Jetson Orin Nano / AGX / Thor or a desktop NVIDIA GPU. The whole inference stack runs locally; nothing crosses the network for /act.

Reflex serve

One Python process per robot. FastAPI on the front, ORT-TensorRT under it. Wedges layered as middleware.

Reflex export

Run once at deploy time. Validates parity, writes the artifact, exits. Not in the hot path.

Cloud (optional)

Modal A100/H100 for benchmark runs and reflex eval LIBERO sweeps. Never on the robot’s hot path.

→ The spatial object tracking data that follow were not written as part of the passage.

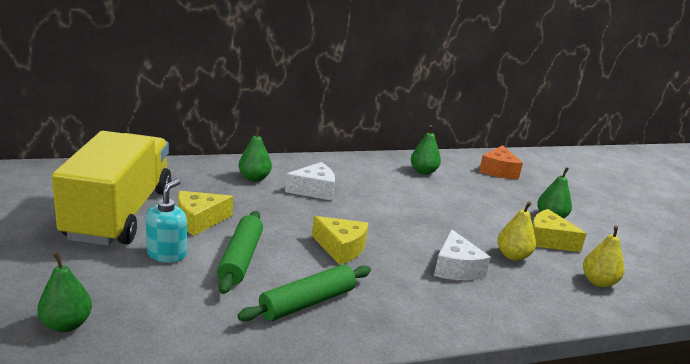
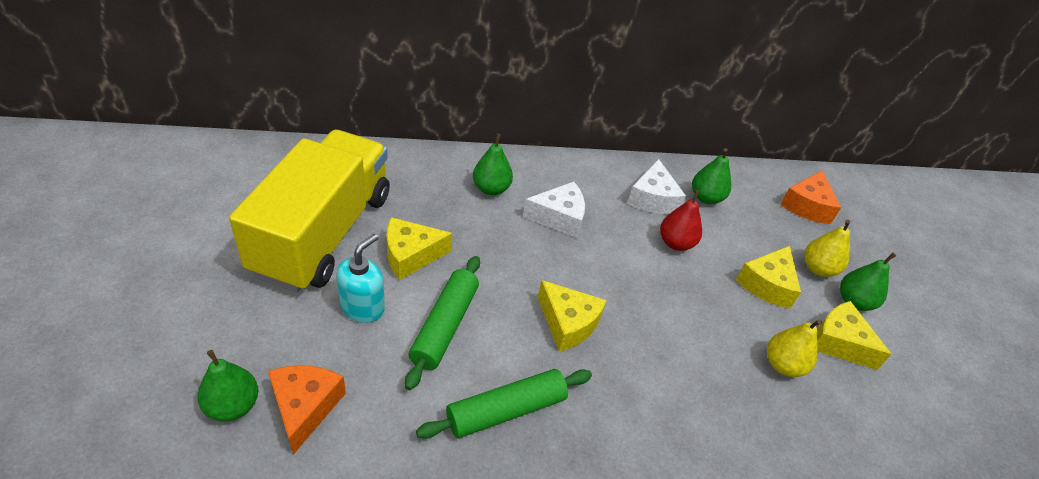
camera: 10 degrees right, 20 degrees up
(133, 319) = (305, 407): none -> orange cheese
(409, 197) = (675, 243): none -> red pear
(456, 268) = (703, 377): white cheese -> white cheese (652, 198)
(485, 214) = (767, 285): none -> yellow cheese
(598, 282) = (885, 427): yellow pear -> yellow pear (818, 268)

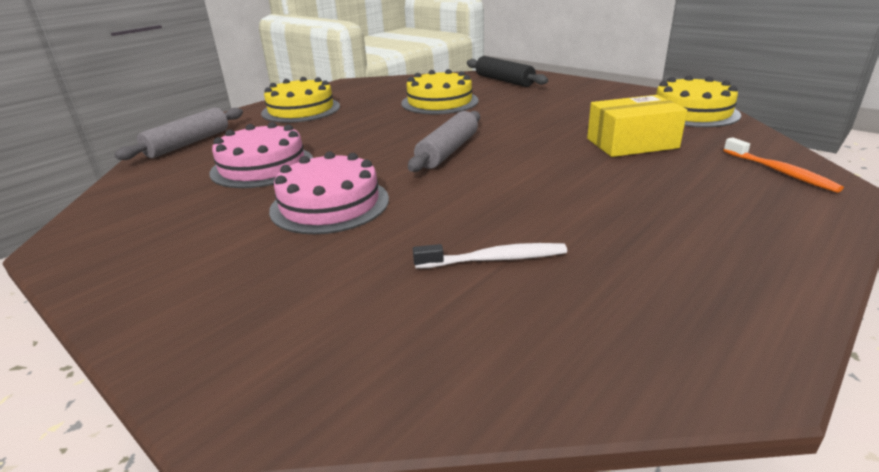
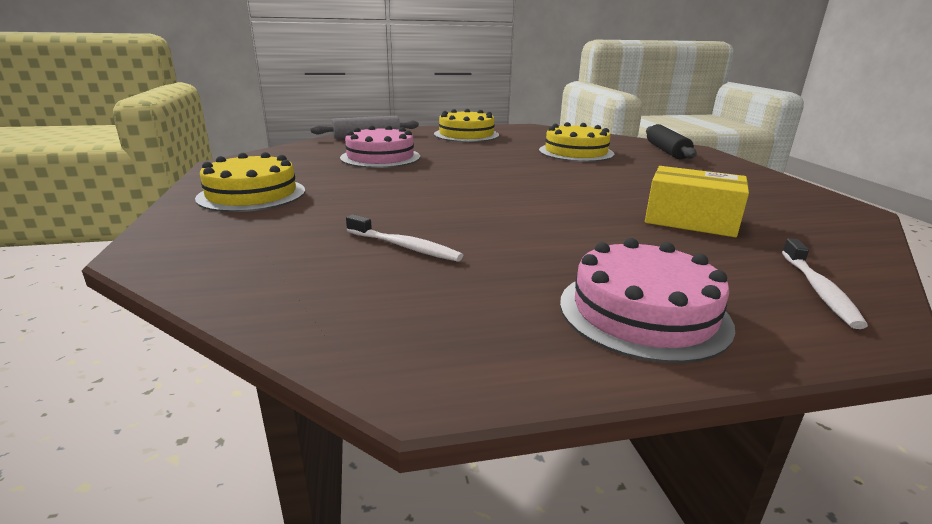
camera: 35 degrees right, 5 degrees down
(330, 204) = (375, 186): pink cake -> pink cake (643, 312)
(448, 151) = (513, 181): grey rolling pin -> none
(692, 112) = (825, 218): yellow cake -> yellow cake (252, 194)
(780, 172) = (818, 290): orange toothbrush -> white toothbrush

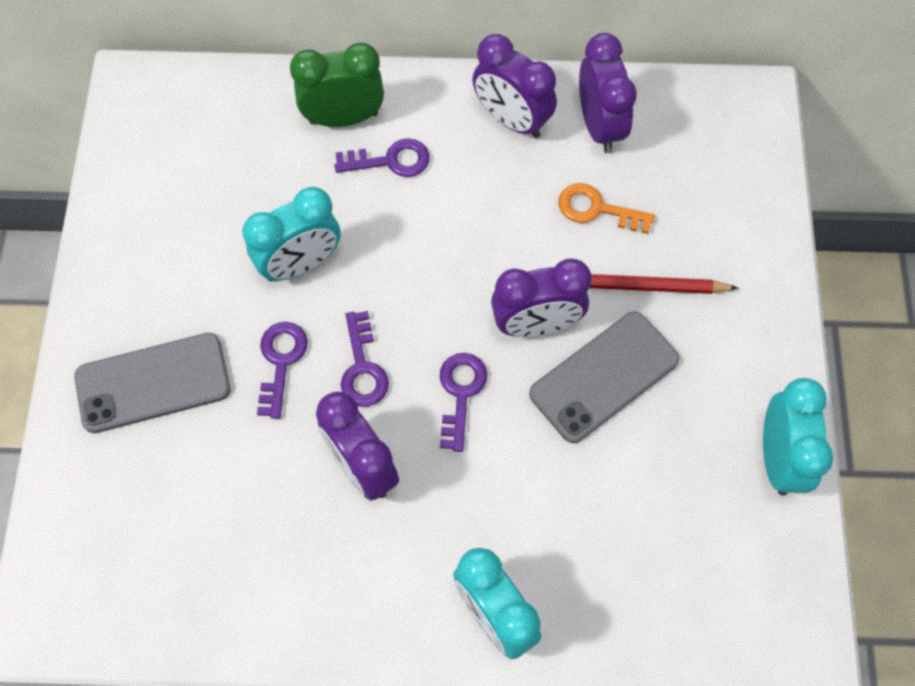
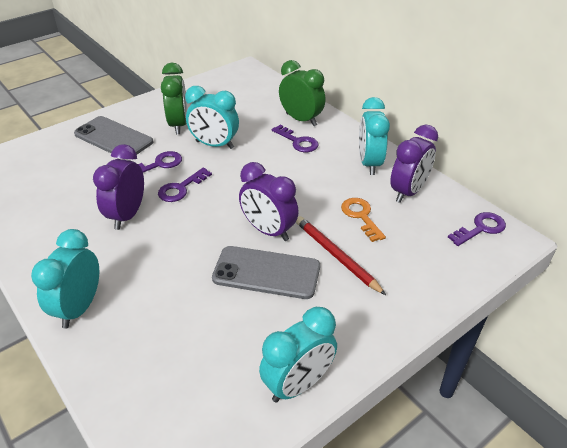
camera: 50 degrees right, 25 degrees down
(203, 276) = (178, 125): none -> green clock
(460, 393) = (200, 226): purple key -> purple key (480, 228)
(511, 120) = (369, 163): purple clock -> turquoise clock

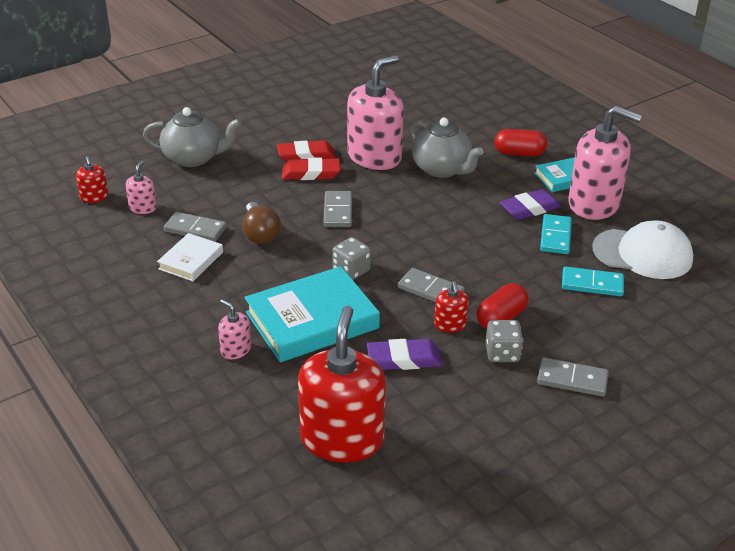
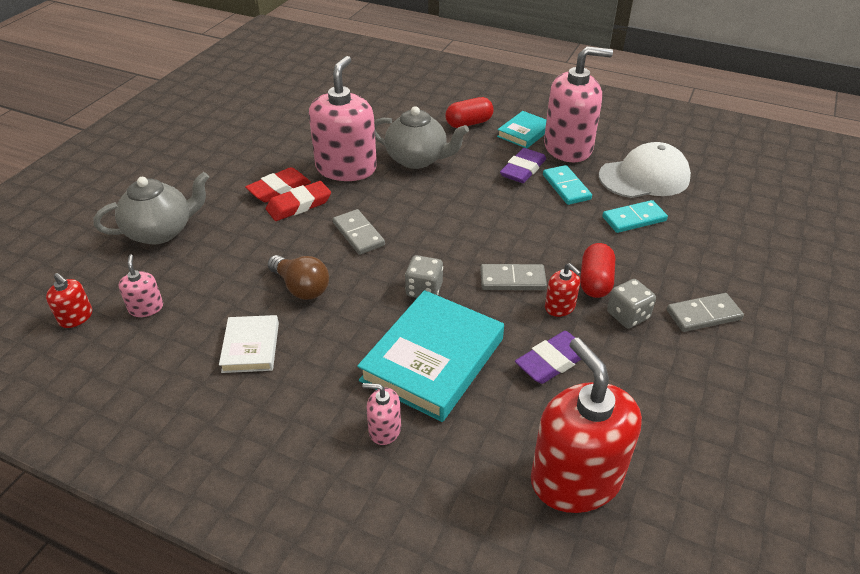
camera: 30 degrees left, 5 degrees up
(195, 229) = (227, 310): grey domino -> none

What Reflex deliberately does not own

Layer	Owner	Reflex’s role
Model training	PyTorch / JAX, lerobot, openpi	Consumer — Reflex pulls trained weights from HuggingFace
Cloud inference at scale	vLLM, Triton, Baseten	Out of scope — those serve LLMs at scale, not VLAs at the edge
Robot controllers	ROS2, SO-ARM firmware, manufacturer SDKs	Out of scope — Reflex returns action chunks; the controller actuates
Model registry	HuggingFace Hub	Consumer — Reflex pulls; doesn’t host

This is the “win narrow” thesis. Generic inference servers are infinitely more polished than Reflex on their dimensions. Reflex wins by being VLA-specific where they can’t (numerical parity verification at machine precision, decomposed architecture, A2C2 chunk correction, ActionGuard with URDF-derived joint limits, episode-aware policy routing).